Managed funds: Max Raiz
“Green” investments offer a safe haven from future climate catastrophies
Ihave lived through a number of distressing economic phases, ranging from the Asian debt crisis in the late 1990s, to the dot-com boom and bust of early 2000s, to the GFC of 2008 and now the Covid-19 pandemic.
All but the current crisis were financial in nature and central governments and central banks remedied their impact through fiscal and monetary manoeuvres. The jury is still out on whether the fiscal and monetary remedies will be sufficient to neutralise and reboot the economies that currently remain in the unceasing grip of the pandemic. I am hopeful, as are the markets!
I am alarmed by the mismanagement of Covid-19, however, by governments all over the world. I am increasingly concerned about how ill-prepared we will be when climate change catastrophes start to rock our world as their impact on human life will be far more disastrous than anything we have seen previously.
The tacit or more overt acceptance by many countries that there is not much that can be done but to allow the pandemic to run its course is evidence that governments can and will become Darwinian in their approach to handling future climate-related catastrophes.
But it doesn’t have to get to that. As investors we need to start relying less on governments for direction and start taking charge of the climate change action through allocation of capital to climate neutral or climate-friendly assets. This re-allocation of capital doesn’t have to be entirely based on altruism but simply intelligent investing on the traditional risk-reward metric.
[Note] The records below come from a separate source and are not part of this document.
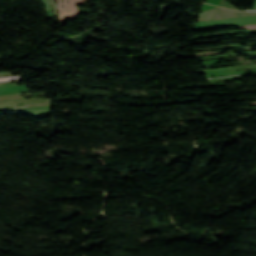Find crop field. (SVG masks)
Returning <instances> with one entry per match:
<instances>
[{
	"label": "crop field",
	"mask_w": 256,
	"mask_h": 256,
	"mask_svg": "<svg viewBox=\"0 0 256 256\" xmlns=\"http://www.w3.org/2000/svg\"><path fill=\"white\" fill-rule=\"evenodd\" d=\"M249 15H256V11L236 12V11L218 7V8L200 13L199 21L229 18V17L249 16Z\"/></svg>",
	"instance_id": "8a807250"
},
{
	"label": "crop field",
	"mask_w": 256,
	"mask_h": 256,
	"mask_svg": "<svg viewBox=\"0 0 256 256\" xmlns=\"http://www.w3.org/2000/svg\"><path fill=\"white\" fill-rule=\"evenodd\" d=\"M69 12H70L72 18L79 15L77 8H76L75 0H69Z\"/></svg>",
	"instance_id": "ac0d7876"
},
{
	"label": "crop field",
	"mask_w": 256,
	"mask_h": 256,
	"mask_svg": "<svg viewBox=\"0 0 256 256\" xmlns=\"http://www.w3.org/2000/svg\"><path fill=\"white\" fill-rule=\"evenodd\" d=\"M57 3H58V12H59V16H60L59 22H60V24H63L66 21L64 19L63 11H62V0H57Z\"/></svg>",
	"instance_id": "34b2d1b8"
},
{
	"label": "crop field",
	"mask_w": 256,
	"mask_h": 256,
	"mask_svg": "<svg viewBox=\"0 0 256 256\" xmlns=\"http://www.w3.org/2000/svg\"><path fill=\"white\" fill-rule=\"evenodd\" d=\"M63 6H64V14H65V18L68 19L69 14H68V6H67V0H63Z\"/></svg>",
	"instance_id": "412701ff"
},
{
	"label": "crop field",
	"mask_w": 256,
	"mask_h": 256,
	"mask_svg": "<svg viewBox=\"0 0 256 256\" xmlns=\"http://www.w3.org/2000/svg\"><path fill=\"white\" fill-rule=\"evenodd\" d=\"M15 79H23V75L22 76H13V77L0 78V81L15 80Z\"/></svg>",
	"instance_id": "f4fd0767"
},
{
	"label": "crop field",
	"mask_w": 256,
	"mask_h": 256,
	"mask_svg": "<svg viewBox=\"0 0 256 256\" xmlns=\"http://www.w3.org/2000/svg\"><path fill=\"white\" fill-rule=\"evenodd\" d=\"M240 28L255 29V28H256V25L240 26Z\"/></svg>",
	"instance_id": "dd49c442"
},
{
	"label": "crop field",
	"mask_w": 256,
	"mask_h": 256,
	"mask_svg": "<svg viewBox=\"0 0 256 256\" xmlns=\"http://www.w3.org/2000/svg\"><path fill=\"white\" fill-rule=\"evenodd\" d=\"M85 4L83 0H77V5Z\"/></svg>",
	"instance_id": "e52e79f7"
},
{
	"label": "crop field",
	"mask_w": 256,
	"mask_h": 256,
	"mask_svg": "<svg viewBox=\"0 0 256 256\" xmlns=\"http://www.w3.org/2000/svg\"><path fill=\"white\" fill-rule=\"evenodd\" d=\"M86 2H91V0H85Z\"/></svg>",
	"instance_id": "d8731c3e"
}]
</instances>
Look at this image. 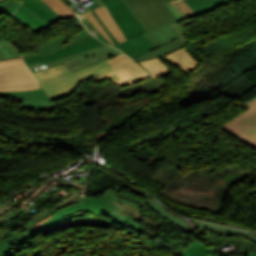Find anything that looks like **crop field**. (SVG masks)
<instances>
[{
  "instance_id": "5a996713",
  "label": "crop field",
  "mask_w": 256,
  "mask_h": 256,
  "mask_svg": "<svg viewBox=\"0 0 256 256\" xmlns=\"http://www.w3.org/2000/svg\"><path fill=\"white\" fill-rule=\"evenodd\" d=\"M119 53L121 52L117 49L104 45L62 60L48 63V66L52 68L63 63L72 73H74L80 69H83L107 57L117 55Z\"/></svg>"
},
{
  "instance_id": "120bbe31",
  "label": "crop field",
  "mask_w": 256,
  "mask_h": 256,
  "mask_svg": "<svg viewBox=\"0 0 256 256\" xmlns=\"http://www.w3.org/2000/svg\"><path fill=\"white\" fill-rule=\"evenodd\" d=\"M22 101H50L47 95L31 97V98H20Z\"/></svg>"
},
{
  "instance_id": "4a817a6b",
  "label": "crop field",
  "mask_w": 256,
  "mask_h": 256,
  "mask_svg": "<svg viewBox=\"0 0 256 256\" xmlns=\"http://www.w3.org/2000/svg\"><path fill=\"white\" fill-rule=\"evenodd\" d=\"M145 36L148 37L157 48L178 38L169 26L156 30L152 33H147Z\"/></svg>"
},
{
  "instance_id": "22f410ed",
  "label": "crop field",
  "mask_w": 256,
  "mask_h": 256,
  "mask_svg": "<svg viewBox=\"0 0 256 256\" xmlns=\"http://www.w3.org/2000/svg\"><path fill=\"white\" fill-rule=\"evenodd\" d=\"M115 46L127 53L132 59L156 49L154 44L144 35L138 36Z\"/></svg>"
},
{
  "instance_id": "f4fd0767",
  "label": "crop field",
  "mask_w": 256,
  "mask_h": 256,
  "mask_svg": "<svg viewBox=\"0 0 256 256\" xmlns=\"http://www.w3.org/2000/svg\"><path fill=\"white\" fill-rule=\"evenodd\" d=\"M111 187L103 196L99 198L105 199L107 216L114 222L128 226L129 228L141 232L140 226L133 223L134 220L141 219L138 205L134 202L127 201L118 197L114 188Z\"/></svg>"
},
{
  "instance_id": "730fd06b",
  "label": "crop field",
  "mask_w": 256,
  "mask_h": 256,
  "mask_svg": "<svg viewBox=\"0 0 256 256\" xmlns=\"http://www.w3.org/2000/svg\"><path fill=\"white\" fill-rule=\"evenodd\" d=\"M43 94H45V92L42 90V88L33 89V90H24V91L0 92V96H6V97H30V96L43 95Z\"/></svg>"
},
{
  "instance_id": "d32e631a",
  "label": "crop field",
  "mask_w": 256,
  "mask_h": 256,
  "mask_svg": "<svg viewBox=\"0 0 256 256\" xmlns=\"http://www.w3.org/2000/svg\"><path fill=\"white\" fill-rule=\"evenodd\" d=\"M40 4H42L47 10H49L54 16L58 19H61L43 0H37Z\"/></svg>"
},
{
  "instance_id": "d1516ede",
  "label": "crop field",
  "mask_w": 256,
  "mask_h": 256,
  "mask_svg": "<svg viewBox=\"0 0 256 256\" xmlns=\"http://www.w3.org/2000/svg\"><path fill=\"white\" fill-rule=\"evenodd\" d=\"M12 19L28 27L34 33H38L42 29L47 28L50 25L47 21L33 13L31 10H29L22 4L17 9Z\"/></svg>"
},
{
  "instance_id": "8a807250",
  "label": "crop field",
  "mask_w": 256,
  "mask_h": 256,
  "mask_svg": "<svg viewBox=\"0 0 256 256\" xmlns=\"http://www.w3.org/2000/svg\"><path fill=\"white\" fill-rule=\"evenodd\" d=\"M85 212L106 215L104 200L82 198V202L50 211L22 227L21 231H15L11 238L1 241L0 256H15L17 252L33 243L29 239L35 234L41 233L66 219L81 216Z\"/></svg>"
},
{
  "instance_id": "bc2a9ffb",
  "label": "crop field",
  "mask_w": 256,
  "mask_h": 256,
  "mask_svg": "<svg viewBox=\"0 0 256 256\" xmlns=\"http://www.w3.org/2000/svg\"><path fill=\"white\" fill-rule=\"evenodd\" d=\"M145 203L147 205H149L152 210L159 213L163 218L167 219L168 221H171L175 224H178L184 228H187V229L193 231V228L186 221H184V220L174 216L170 212H168L157 201H154V199H147L145 201Z\"/></svg>"
},
{
  "instance_id": "a9b5d70f",
  "label": "crop field",
  "mask_w": 256,
  "mask_h": 256,
  "mask_svg": "<svg viewBox=\"0 0 256 256\" xmlns=\"http://www.w3.org/2000/svg\"><path fill=\"white\" fill-rule=\"evenodd\" d=\"M22 4L27 6L33 12L39 14L41 17H43L45 20H47L50 23H52L55 20H57L56 17H54L49 11H47L43 6H41L35 0H25Z\"/></svg>"
},
{
  "instance_id": "0bd39190",
  "label": "crop field",
  "mask_w": 256,
  "mask_h": 256,
  "mask_svg": "<svg viewBox=\"0 0 256 256\" xmlns=\"http://www.w3.org/2000/svg\"><path fill=\"white\" fill-rule=\"evenodd\" d=\"M249 256H256V253L251 251Z\"/></svg>"
},
{
  "instance_id": "bd1437ed",
  "label": "crop field",
  "mask_w": 256,
  "mask_h": 256,
  "mask_svg": "<svg viewBox=\"0 0 256 256\" xmlns=\"http://www.w3.org/2000/svg\"><path fill=\"white\" fill-rule=\"evenodd\" d=\"M86 17L88 18V20L94 25V27L111 43V41L108 39V37L105 35V33L103 32L101 26L95 21V19L93 18L92 14L90 12L85 13ZM112 44V43H111ZM113 45V44H112Z\"/></svg>"
},
{
  "instance_id": "d8731c3e",
  "label": "crop field",
  "mask_w": 256,
  "mask_h": 256,
  "mask_svg": "<svg viewBox=\"0 0 256 256\" xmlns=\"http://www.w3.org/2000/svg\"><path fill=\"white\" fill-rule=\"evenodd\" d=\"M124 41L146 33L121 0L105 5Z\"/></svg>"
},
{
  "instance_id": "00972430",
  "label": "crop field",
  "mask_w": 256,
  "mask_h": 256,
  "mask_svg": "<svg viewBox=\"0 0 256 256\" xmlns=\"http://www.w3.org/2000/svg\"><path fill=\"white\" fill-rule=\"evenodd\" d=\"M62 18L75 16L73 10L62 0H44Z\"/></svg>"
},
{
  "instance_id": "3316defc",
  "label": "crop field",
  "mask_w": 256,
  "mask_h": 256,
  "mask_svg": "<svg viewBox=\"0 0 256 256\" xmlns=\"http://www.w3.org/2000/svg\"><path fill=\"white\" fill-rule=\"evenodd\" d=\"M107 61L113 67L114 70L104 73L98 77L93 78L92 80L97 81L98 83L101 82L103 79L110 77L114 74H118L120 78L135 75L141 72H145V70L135 64L132 60H130L127 56L123 53L107 58ZM117 75V76H118Z\"/></svg>"
},
{
  "instance_id": "733c2abd",
  "label": "crop field",
  "mask_w": 256,
  "mask_h": 256,
  "mask_svg": "<svg viewBox=\"0 0 256 256\" xmlns=\"http://www.w3.org/2000/svg\"><path fill=\"white\" fill-rule=\"evenodd\" d=\"M196 16L211 10L217 9L225 4L231 3L228 0H185Z\"/></svg>"
},
{
  "instance_id": "4177f3b9",
  "label": "crop field",
  "mask_w": 256,
  "mask_h": 256,
  "mask_svg": "<svg viewBox=\"0 0 256 256\" xmlns=\"http://www.w3.org/2000/svg\"><path fill=\"white\" fill-rule=\"evenodd\" d=\"M208 253L217 256L212 249L195 242L184 250L183 256H206Z\"/></svg>"
},
{
  "instance_id": "c21b1889",
  "label": "crop field",
  "mask_w": 256,
  "mask_h": 256,
  "mask_svg": "<svg viewBox=\"0 0 256 256\" xmlns=\"http://www.w3.org/2000/svg\"><path fill=\"white\" fill-rule=\"evenodd\" d=\"M207 256H211V255L208 254Z\"/></svg>"
},
{
  "instance_id": "5866460e",
  "label": "crop field",
  "mask_w": 256,
  "mask_h": 256,
  "mask_svg": "<svg viewBox=\"0 0 256 256\" xmlns=\"http://www.w3.org/2000/svg\"><path fill=\"white\" fill-rule=\"evenodd\" d=\"M9 209H11V208H9V207H7V206H5V205L0 203V214L5 212V211H7V210H9Z\"/></svg>"
},
{
  "instance_id": "dd49c442",
  "label": "crop field",
  "mask_w": 256,
  "mask_h": 256,
  "mask_svg": "<svg viewBox=\"0 0 256 256\" xmlns=\"http://www.w3.org/2000/svg\"><path fill=\"white\" fill-rule=\"evenodd\" d=\"M246 104L251 108L223 125L222 128L256 149V99Z\"/></svg>"
},
{
  "instance_id": "b80d0937",
  "label": "crop field",
  "mask_w": 256,
  "mask_h": 256,
  "mask_svg": "<svg viewBox=\"0 0 256 256\" xmlns=\"http://www.w3.org/2000/svg\"><path fill=\"white\" fill-rule=\"evenodd\" d=\"M106 4L111 2V1H115V0H103Z\"/></svg>"
},
{
  "instance_id": "e52e79f7",
  "label": "crop field",
  "mask_w": 256,
  "mask_h": 256,
  "mask_svg": "<svg viewBox=\"0 0 256 256\" xmlns=\"http://www.w3.org/2000/svg\"><path fill=\"white\" fill-rule=\"evenodd\" d=\"M104 45L93 36H90L70 47H66L60 51L54 52L43 58L39 56L37 52L28 53L22 55L26 65L32 70V72L47 67L48 62H52L58 59H62L98 46ZM45 69V68H44Z\"/></svg>"
},
{
  "instance_id": "412701ff",
  "label": "crop field",
  "mask_w": 256,
  "mask_h": 256,
  "mask_svg": "<svg viewBox=\"0 0 256 256\" xmlns=\"http://www.w3.org/2000/svg\"><path fill=\"white\" fill-rule=\"evenodd\" d=\"M22 59L0 62V91L39 88Z\"/></svg>"
},
{
  "instance_id": "028f5c9d",
  "label": "crop field",
  "mask_w": 256,
  "mask_h": 256,
  "mask_svg": "<svg viewBox=\"0 0 256 256\" xmlns=\"http://www.w3.org/2000/svg\"><path fill=\"white\" fill-rule=\"evenodd\" d=\"M25 104H48V105H52L51 102H22Z\"/></svg>"
},
{
  "instance_id": "eef30255",
  "label": "crop field",
  "mask_w": 256,
  "mask_h": 256,
  "mask_svg": "<svg viewBox=\"0 0 256 256\" xmlns=\"http://www.w3.org/2000/svg\"><path fill=\"white\" fill-rule=\"evenodd\" d=\"M0 54L6 60L21 57L12 45L3 40L0 41Z\"/></svg>"
},
{
  "instance_id": "ae1a2a85",
  "label": "crop field",
  "mask_w": 256,
  "mask_h": 256,
  "mask_svg": "<svg viewBox=\"0 0 256 256\" xmlns=\"http://www.w3.org/2000/svg\"><path fill=\"white\" fill-rule=\"evenodd\" d=\"M18 5L19 3H16L15 0H0V13L3 12L4 14L11 16Z\"/></svg>"
},
{
  "instance_id": "b54c1fbb",
  "label": "crop field",
  "mask_w": 256,
  "mask_h": 256,
  "mask_svg": "<svg viewBox=\"0 0 256 256\" xmlns=\"http://www.w3.org/2000/svg\"><path fill=\"white\" fill-rule=\"evenodd\" d=\"M1 61V60H0Z\"/></svg>"
},
{
  "instance_id": "28ad6ade",
  "label": "crop field",
  "mask_w": 256,
  "mask_h": 256,
  "mask_svg": "<svg viewBox=\"0 0 256 256\" xmlns=\"http://www.w3.org/2000/svg\"><path fill=\"white\" fill-rule=\"evenodd\" d=\"M74 19L84 29V31H81L80 33L73 35V36L63 34L47 43L41 45L40 47L37 48V52L40 54L41 57H43L47 54H50L54 51H57L65 46H69V45L90 35L87 32V30L84 28L82 23L79 21L77 16L74 17Z\"/></svg>"
},
{
  "instance_id": "750c4746",
  "label": "crop field",
  "mask_w": 256,
  "mask_h": 256,
  "mask_svg": "<svg viewBox=\"0 0 256 256\" xmlns=\"http://www.w3.org/2000/svg\"><path fill=\"white\" fill-rule=\"evenodd\" d=\"M81 21L84 23V25L87 27V29L96 37L101 39L102 41L110 44L94 27L93 25L87 20V18L84 16V14L79 16Z\"/></svg>"
},
{
  "instance_id": "214f88e0",
  "label": "crop field",
  "mask_w": 256,
  "mask_h": 256,
  "mask_svg": "<svg viewBox=\"0 0 256 256\" xmlns=\"http://www.w3.org/2000/svg\"><path fill=\"white\" fill-rule=\"evenodd\" d=\"M203 231L209 230V231H216L219 234H225V235H244L248 237L249 239L255 241L256 243V234L249 233V232H243V231H238L214 224H206V223H199L198 224Z\"/></svg>"
},
{
  "instance_id": "92a150f3",
  "label": "crop field",
  "mask_w": 256,
  "mask_h": 256,
  "mask_svg": "<svg viewBox=\"0 0 256 256\" xmlns=\"http://www.w3.org/2000/svg\"><path fill=\"white\" fill-rule=\"evenodd\" d=\"M140 64L144 66L153 77H164L171 72L158 58L149 59Z\"/></svg>"
},
{
  "instance_id": "dafd665d",
  "label": "crop field",
  "mask_w": 256,
  "mask_h": 256,
  "mask_svg": "<svg viewBox=\"0 0 256 256\" xmlns=\"http://www.w3.org/2000/svg\"><path fill=\"white\" fill-rule=\"evenodd\" d=\"M165 4L179 20L195 17L194 13L183 0H178L176 2H174L173 0L170 2H166Z\"/></svg>"
},
{
  "instance_id": "cbeb9de0",
  "label": "crop field",
  "mask_w": 256,
  "mask_h": 256,
  "mask_svg": "<svg viewBox=\"0 0 256 256\" xmlns=\"http://www.w3.org/2000/svg\"><path fill=\"white\" fill-rule=\"evenodd\" d=\"M169 26L177 34V36L180 39L170 42V43H168L150 53H147L141 57H138L134 60H136L139 63L145 59L154 58V57H162L165 54H167L177 48L184 47L185 44L188 42V40L183 36L186 33L176 23L170 24Z\"/></svg>"
},
{
  "instance_id": "ac0d7876",
  "label": "crop field",
  "mask_w": 256,
  "mask_h": 256,
  "mask_svg": "<svg viewBox=\"0 0 256 256\" xmlns=\"http://www.w3.org/2000/svg\"><path fill=\"white\" fill-rule=\"evenodd\" d=\"M112 70L106 59L95 65L87 67L72 74L63 64L50 69L49 67L34 72L39 83L43 86L49 97L64 98L71 94L78 84L86 79L98 76Z\"/></svg>"
},
{
  "instance_id": "5142ce71",
  "label": "crop field",
  "mask_w": 256,
  "mask_h": 256,
  "mask_svg": "<svg viewBox=\"0 0 256 256\" xmlns=\"http://www.w3.org/2000/svg\"><path fill=\"white\" fill-rule=\"evenodd\" d=\"M162 58H164L166 61H168L186 74L194 71L199 65V63L196 62L197 60L195 59V61L184 48L175 50Z\"/></svg>"
},
{
  "instance_id": "d3111659",
  "label": "crop field",
  "mask_w": 256,
  "mask_h": 256,
  "mask_svg": "<svg viewBox=\"0 0 256 256\" xmlns=\"http://www.w3.org/2000/svg\"><path fill=\"white\" fill-rule=\"evenodd\" d=\"M148 77H149L148 73L145 72V73H141V74H138V75H135V76H131V77L115 80L113 82L115 84H118L121 87L123 85L134 83V82L143 80V79L148 78Z\"/></svg>"
},
{
  "instance_id": "e1f06a70",
  "label": "crop field",
  "mask_w": 256,
  "mask_h": 256,
  "mask_svg": "<svg viewBox=\"0 0 256 256\" xmlns=\"http://www.w3.org/2000/svg\"><path fill=\"white\" fill-rule=\"evenodd\" d=\"M98 6L105 5L102 0H93Z\"/></svg>"
},
{
  "instance_id": "d9b57169",
  "label": "crop field",
  "mask_w": 256,
  "mask_h": 256,
  "mask_svg": "<svg viewBox=\"0 0 256 256\" xmlns=\"http://www.w3.org/2000/svg\"><path fill=\"white\" fill-rule=\"evenodd\" d=\"M92 14L96 21L102 26L104 32L107 34L114 45L123 42V39L115 24L113 23L110 15L108 14L105 6L92 11Z\"/></svg>"
},
{
  "instance_id": "34b2d1b8",
  "label": "crop field",
  "mask_w": 256,
  "mask_h": 256,
  "mask_svg": "<svg viewBox=\"0 0 256 256\" xmlns=\"http://www.w3.org/2000/svg\"><path fill=\"white\" fill-rule=\"evenodd\" d=\"M147 32L179 21L163 3L169 0H122Z\"/></svg>"
},
{
  "instance_id": "1d83c4d3",
  "label": "crop field",
  "mask_w": 256,
  "mask_h": 256,
  "mask_svg": "<svg viewBox=\"0 0 256 256\" xmlns=\"http://www.w3.org/2000/svg\"><path fill=\"white\" fill-rule=\"evenodd\" d=\"M21 107H25L26 109H35V110H54L53 106H47V105H24V104H22Z\"/></svg>"
},
{
  "instance_id": "c035e120",
  "label": "crop field",
  "mask_w": 256,
  "mask_h": 256,
  "mask_svg": "<svg viewBox=\"0 0 256 256\" xmlns=\"http://www.w3.org/2000/svg\"><path fill=\"white\" fill-rule=\"evenodd\" d=\"M0 59H2V61L5 60L1 55H0Z\"/></svg>"
},
{
  "instance_id": "03da06ac",
  "label": "crop field",
  "mask_w": 256,
  "mask_h": 256,
  "mask_svg": "<svg viewBox=\"0 0 256 256\" xmlns=\"http://www.w3.org/2000/svg\"><path fill=\"white\" fill-rule=\"evenodd\" d=\"M236 2L239 1V0H235Z\"/></svg>"
}]
</instances>
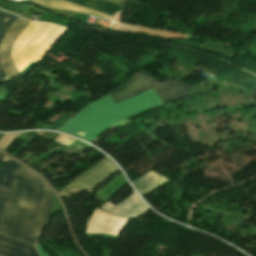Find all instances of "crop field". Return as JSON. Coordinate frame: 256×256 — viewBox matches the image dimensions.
I'll return each mask as SVG.
<instances>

As the climate risks start to play out into sizeable catastrophes, these climatefriendly assets will become natural safe havens for investors fleeing from assets causing climate change. My sense is that climate catastrophes will eventually bring on the urgency and force policy makers into action for the abandonment of assets and commercial activity that harm the climate and our planet’s ecosystems.
On the other hand, insurance companies will raise risk premiums or, worse still, stop insuring adverse assets. The implication for investors seeking green assets during or after a catastrophe will be to pay hefty premiums. The smart capital with a 10-year or longer outlook is already moving in the direction of climate-change-friendly assets before the tidal wave of mainstream investors follows suit.